If you're into car racing, French politics or visits to seaside resorts you are likely at some point to need to talk about French towns with a 'Le' in the title. But how you talk about these places involves a slightly unexpected French grammar rule. Here's how it works.

An old WW2 photo taken in the French port town of Le Havre.
An old WW2 photo taken in the French port town of Le Havre. It can be difficult to know what prepositions to use for places like this - so we have explained it for you. (Photo by AFP)

If you’re listening to French chat about any of those topics, at some point you’re likely to hear the names of Mans, Havre and Touquet bandied about.

And this is because French towns that have a ‘Le’ ‘La’ or ‘Les’ in the title lose them when you begin constructing sentences. 

As a general rule, French town, commune and city names do not carry a gender. 

So if you wanted to describe Paris as beautiful, you could write: Paris est belle or Paris est beau. It doesn’t matter what adjectival agreement you use. 

For most towns and cities, you would use à to evoke movement to the place or explain that you are already there, and de to explain that you come from/are coming from that location:

Je vais à Marseille – I am going to Marseille

Je suis à Marseille – I am in Marseille 

Je viens de Marseille – I come from Marseille 

But a select few settlements in France do carry a ‘Le’, a ‘La’ or a ‘Les’ as part of their name. 

In this case the preposition disappears when you begin formulating most sentences, and you structure the sentence as you would any other phrase with a ‘le’, ‘la’ or ‘les’ in it.


Le is the most common preposition for two names (probably something to do with the patriarchy) with Le Havre, La Mans, Le Touquet and the town of Le Tampon on the French overseas territory of La Réunion (more on that later)

A good example of this is Le Havre, a city in northern France where former Prime Minister, Edouard Philippe, who is tipped to one day run for the French presidency, serves as mayor. 

Edouard Philippe’s twitter profile describes him as the ‘Maire du Havre’, using a masculine preposition

Here we can see that his location is Le Havre, and his Twitter handle is Philippe_LH (for Le Havre) but when he comes to describe his job the Le disappears.

Because Le Havre is masculine, he describes himself as the Maire du Havre rather than the Maire de Havre (Anne Hidalgo, for example would describe herself as the Maire de Paris).

### STUDY QUESTIONS
#1 Answer these from the text on French town names:
(a) Which preposition goes before a town like Marseille to say you come from it?
(b) Of which city is Edouard Philippe the mayor?
(c) What is Edouard Philippe's Twitter handle?
#2 Print the passage from the text on French town names, starting with "But a select" and going on through "on that later)".
Use only the text on French town names.

### DATA SHOWN
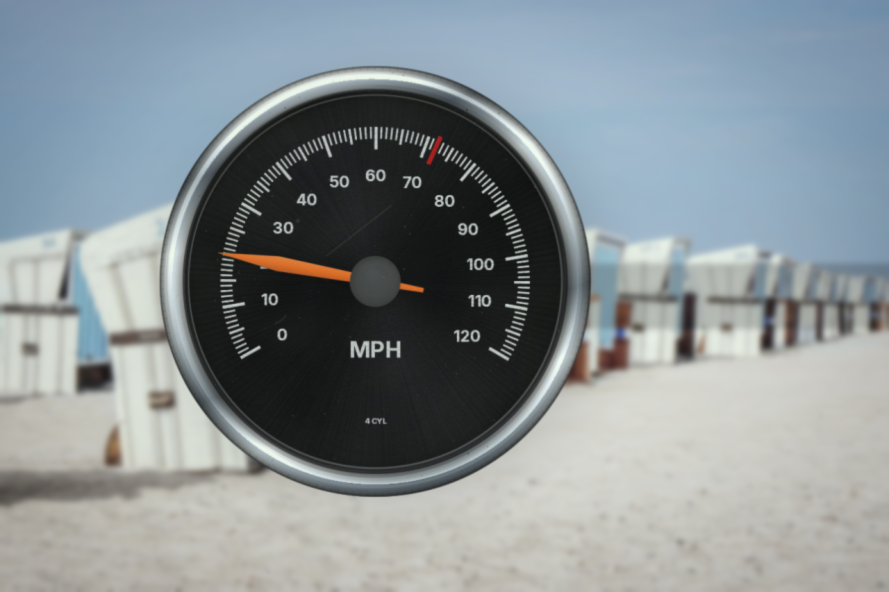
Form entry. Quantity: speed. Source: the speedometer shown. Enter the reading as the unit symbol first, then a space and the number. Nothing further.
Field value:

### YOUR WRITTEN ANSWERS
#1
(a) De
(b) Le Havre
(c) Philippe_LH

#2
But a select few settlements in France do carry a ‘Le’, a ‘La’ or a ‘Les’ as part of their name. 

In this case the preposition disappears when you begin formulating most sentences, and you structure the sentence as you would any other phrase with a ‘le’, ‘la’ or ‘les’ in it.


Le is the most common preposition for two names (probably something to do with the patriarchy) with Le Havre, La Mans, Le Touquet and the town of Le Tampon on the French overseas territory of La Réunion (more on that later)